De acordo com o MPF, o volume hoje previsto não cobre os custos crescentes de prevenção e tratamento da ludopatia, transtorno caracterizado pelo vício em jogos. Em 2025, o setor registrou faturamento bruto de R$ 37 bilhões, com R$ 9 bilhões recolhidos em tributos.
O procurador da República Fabiano de Moraes, coordenador da Comissão de Saúde da Câmara de Direitos Sociais e Fiscalização de Atos Administrativos em Geral (1CCR) do MPF, alertou que a facilidade de acesso às apostas por celular amplia o risco de dependência. Entre as sugestões apresentadas, estão a fixação de limites de gastos para apostadores, verificação prévia da capacidade financeira dos usuários e maior transparência nos algoritmos usados pelas plataformas.

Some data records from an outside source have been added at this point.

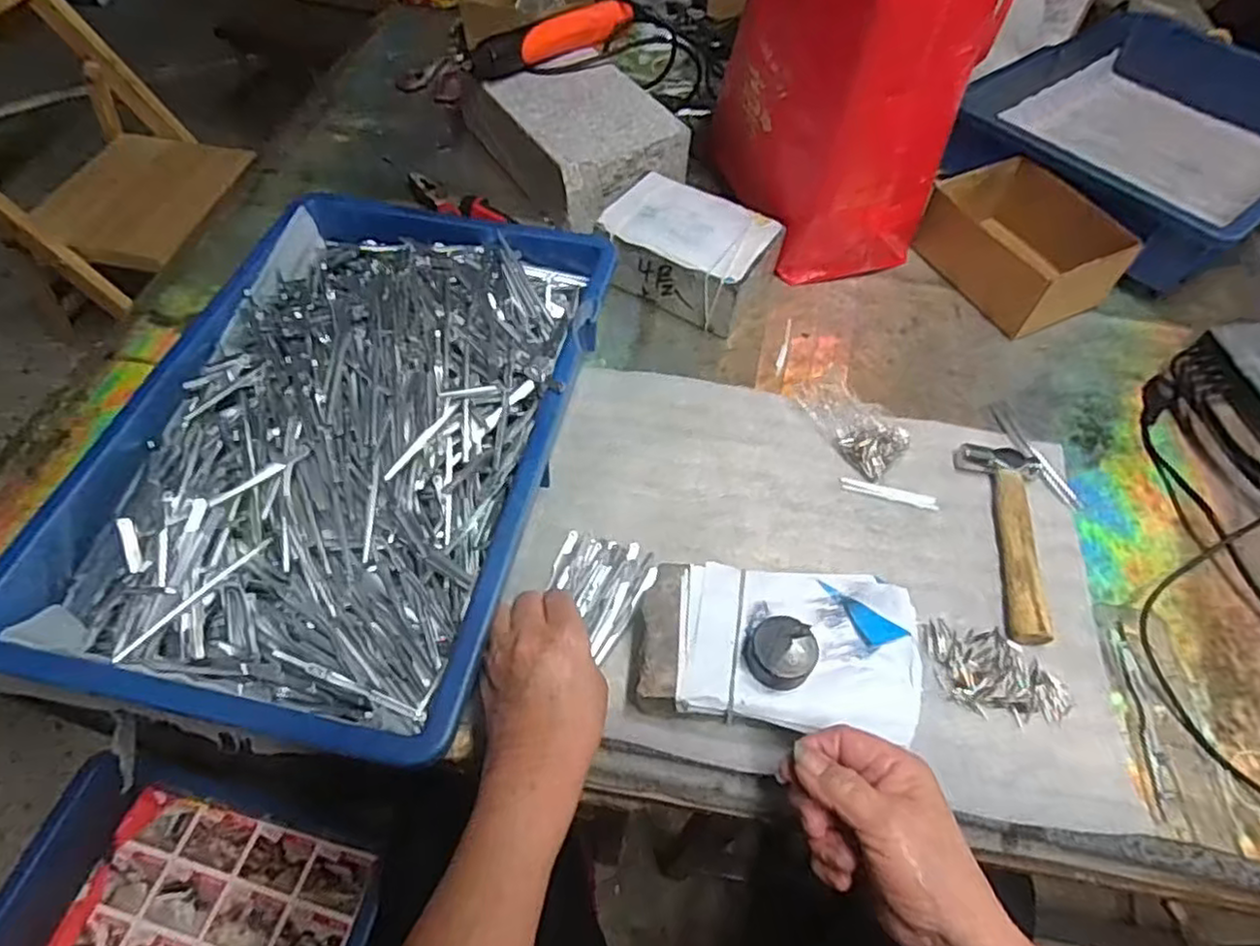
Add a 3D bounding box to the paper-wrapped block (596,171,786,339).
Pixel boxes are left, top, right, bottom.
[{"bbox_3d":[0.052,-0.202,0.644,0.151,0.066,0.116,24,58,13],"label":"paper-wrapped block"}]

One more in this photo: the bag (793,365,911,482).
[{"bbox_3d":[0.185,-0.048,0.559,0.060,0.032,0.094,-28,61,-20],"label":"bag"}]

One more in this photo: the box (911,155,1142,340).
[{"bbox_3d":[0.368,-0.217,0.654,0.118,0.069,0.159,-25,60,-18],"label":"box"}]

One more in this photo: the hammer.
[{"bbox_3d":[0.273,0.047,0.510,0.058,0.019,0.156,15,56,7],"label":"hammer"}]

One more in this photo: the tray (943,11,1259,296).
[{"bbox_3d":[0.564,-0.364,0.753,0.439,0.090,0.284,-34,64,-23],"label":"tray"}]

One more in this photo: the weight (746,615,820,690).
[{"bbox_3d":[0.090,0.106,0.412,0.038,0.018,0.038,1,56,-2],"label":"weight"}]

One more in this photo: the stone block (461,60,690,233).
[{"bbox_3d":[-0.061,-0.359,0.733,0.145,0.079,0.233,-28,61,-20],"label":"stone block"}]

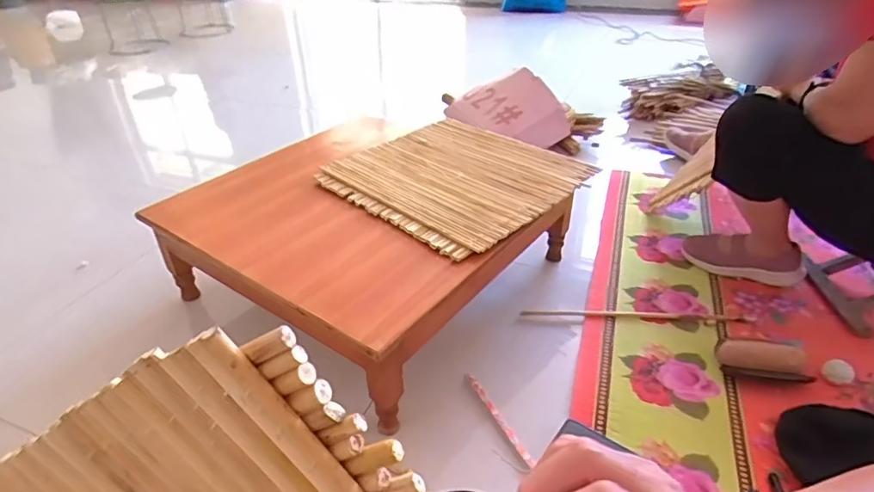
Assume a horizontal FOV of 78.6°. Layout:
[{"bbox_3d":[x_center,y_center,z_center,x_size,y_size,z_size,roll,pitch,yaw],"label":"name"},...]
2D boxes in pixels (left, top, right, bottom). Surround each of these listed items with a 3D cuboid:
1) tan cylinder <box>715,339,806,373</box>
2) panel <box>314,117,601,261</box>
[{"bbox_3d":[0.605,0.209,0.999,0.153,0.048,0.058,2,34,5],"label":"tan cylinder"},{"bbox_3d":[0.026,-0.158,1.181,0.481,0.021,0.438,29,55,33],"label":"panel"}]

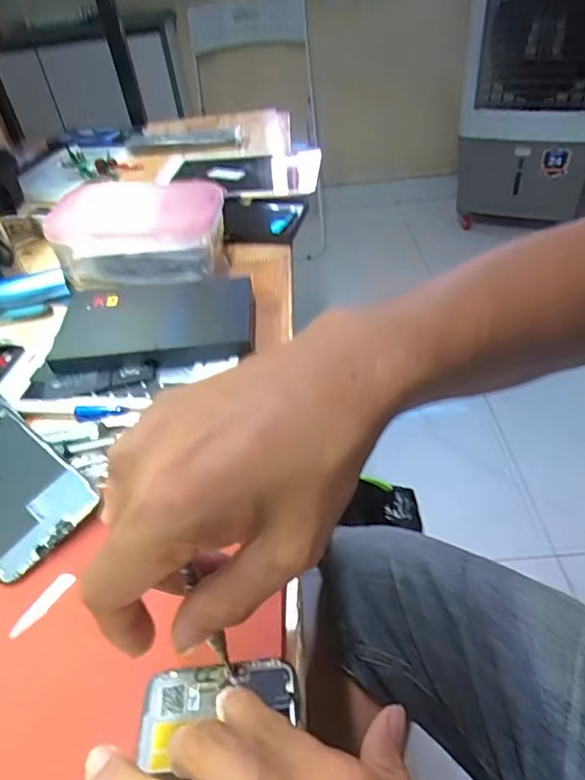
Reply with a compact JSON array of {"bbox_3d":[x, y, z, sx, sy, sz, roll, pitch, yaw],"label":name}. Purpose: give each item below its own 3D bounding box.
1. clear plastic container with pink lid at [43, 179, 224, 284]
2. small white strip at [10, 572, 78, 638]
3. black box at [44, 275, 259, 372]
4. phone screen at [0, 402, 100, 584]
[{"bbox_3d":[-0.160,-0.171,0.553,0.168,0.074,0.107,-3,43,5],"label":"clear plastic container with pink lid"},{"bbox_3d":[-0.143,0.122,0.293,0.008,0.005,0.041,21,50,27],"label":"small white strip"},{"bbox_3d":[-0.126,-0.063,0.477,0.175,0.033,0.100,-5,43,2],"label":"black box"},{"bbox_3d":[-0.202,0.063,0.359,0.155,0.005,0.073,28,62,32],"label":"phone screen"}]

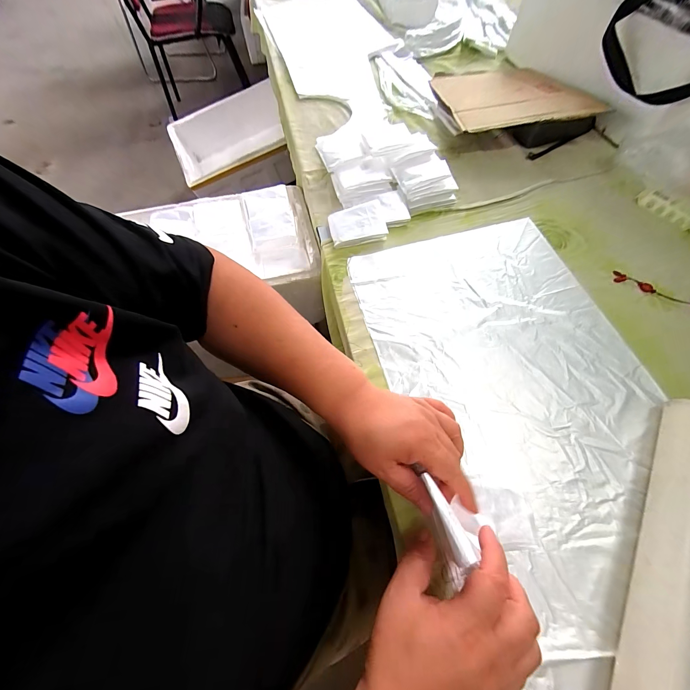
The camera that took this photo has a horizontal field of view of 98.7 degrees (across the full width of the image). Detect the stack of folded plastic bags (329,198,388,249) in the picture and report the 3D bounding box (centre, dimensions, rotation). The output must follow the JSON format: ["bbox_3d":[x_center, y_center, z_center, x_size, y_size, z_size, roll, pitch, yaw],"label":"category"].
[{"bbox_3d":[0.021,-0.194,0.479,0.088,0.033,0.064,-10,62,-1],"label":"stack of folded plastic bags"}]

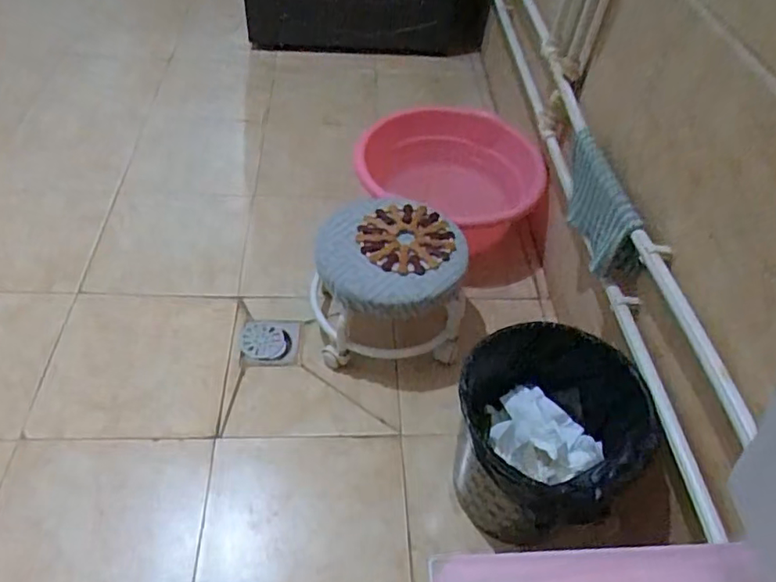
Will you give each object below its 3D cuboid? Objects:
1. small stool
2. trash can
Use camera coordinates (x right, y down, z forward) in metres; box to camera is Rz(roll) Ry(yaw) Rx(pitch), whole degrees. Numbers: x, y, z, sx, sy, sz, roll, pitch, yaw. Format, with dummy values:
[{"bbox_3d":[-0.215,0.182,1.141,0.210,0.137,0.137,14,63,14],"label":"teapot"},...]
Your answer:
[{"bbox_3d":[-0.004,-0.007,1.027,0.256,0.214,0.240,3,49,-3],"label":"small stool"},{"bbox_3d":[0.197,0.207,0.791,0.226,0.246,0.210,3,49,-3],"label":"trash can"}]

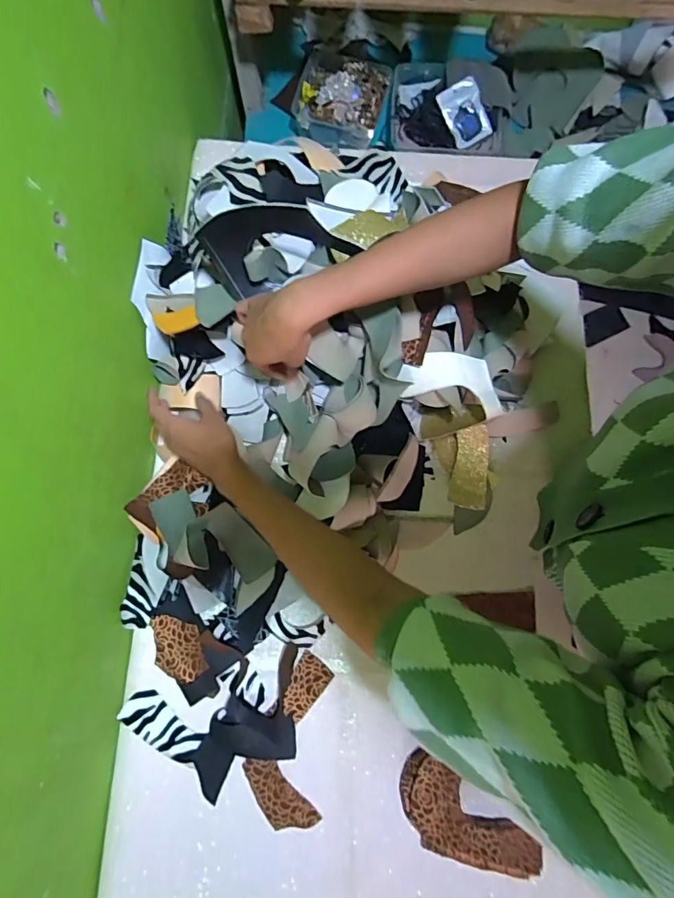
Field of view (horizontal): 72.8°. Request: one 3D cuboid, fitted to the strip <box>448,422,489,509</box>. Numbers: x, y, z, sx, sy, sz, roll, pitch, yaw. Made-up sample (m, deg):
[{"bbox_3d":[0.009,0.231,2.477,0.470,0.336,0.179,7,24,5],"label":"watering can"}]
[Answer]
[{"bbox_3d":[0.186,0.022,0.633,0.048,0.006,0.118,10,77,1],"label":"strip"}]

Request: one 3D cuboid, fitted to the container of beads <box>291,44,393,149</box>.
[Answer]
[{"bbox_3d":[0.005,-0.660,0.874,0.169,0.071,0.179,0,77,-1],"label":"container of beads"}]

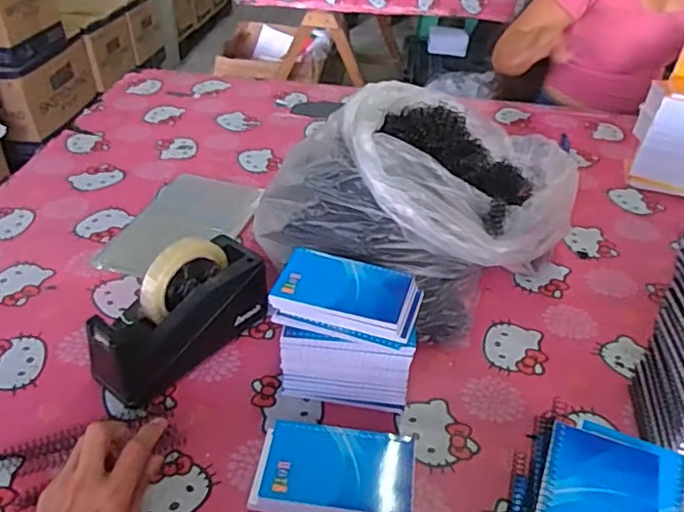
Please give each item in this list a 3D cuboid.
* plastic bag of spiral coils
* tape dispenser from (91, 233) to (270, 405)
[{"bbox_3d":[0.116,-0.089,0.788,0.340,0.228,0.343,19,41,21],"label":"plastic bag of spiral coils"},{"bbox_3d":[-0.179,0.058,0.662,0.072,0.127,0.202,30,46,31],"label":"tape dispenser"}]

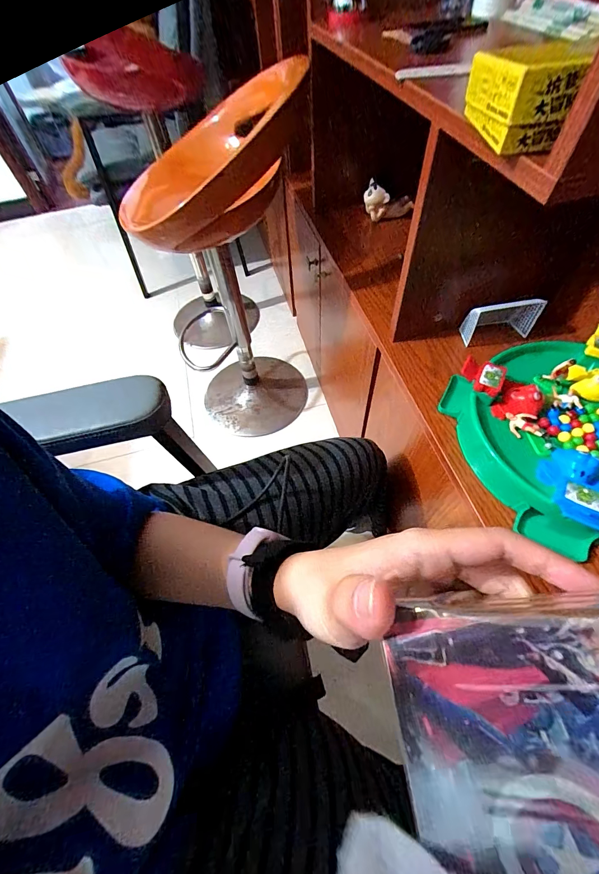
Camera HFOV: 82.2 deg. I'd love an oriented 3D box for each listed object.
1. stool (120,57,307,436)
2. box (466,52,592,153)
[{"bbox_3d":[-0.176,-0.388,0.949,0.376,0.809,0.464,-22,58,-9],"label":"stool"},{"bbox_3d":[0.176,-0.279,0.281,0.050,0.051,0.098,-5,57,2],"label":"box"}]

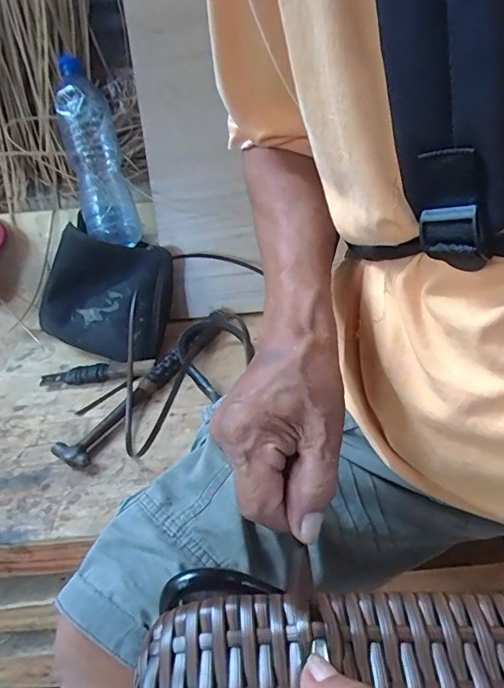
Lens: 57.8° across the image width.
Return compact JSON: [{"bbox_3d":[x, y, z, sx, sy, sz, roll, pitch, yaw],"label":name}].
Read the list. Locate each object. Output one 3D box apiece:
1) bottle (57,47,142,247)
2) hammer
[{"bbox_3d":[-0.234,-0.290,0.674,0.073,0.290,0.065,-15,-5,-11],"label":"bottle"},{"bbox_3d":[-0.130,0.036,0.615,0.055,0.041,0.316,14,40,26],"label":"hammer"}]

O órgão informou ainda a instauração de inquéritos civis para apurar os impactos socioeconômicos das apostas on-line e possíveis abusos publicitários, especialmente nas transmissões da Copa do Mundo de 2026.
Números do Ministério da Saúde mostrados no debate indicam aumento de aproximadamente 140% nos atendimentos do SUS relacionados a transtornos do jogo entre 2018 e 2025, reforçando a preocupação com a expansão das bets sobre a saúde pública.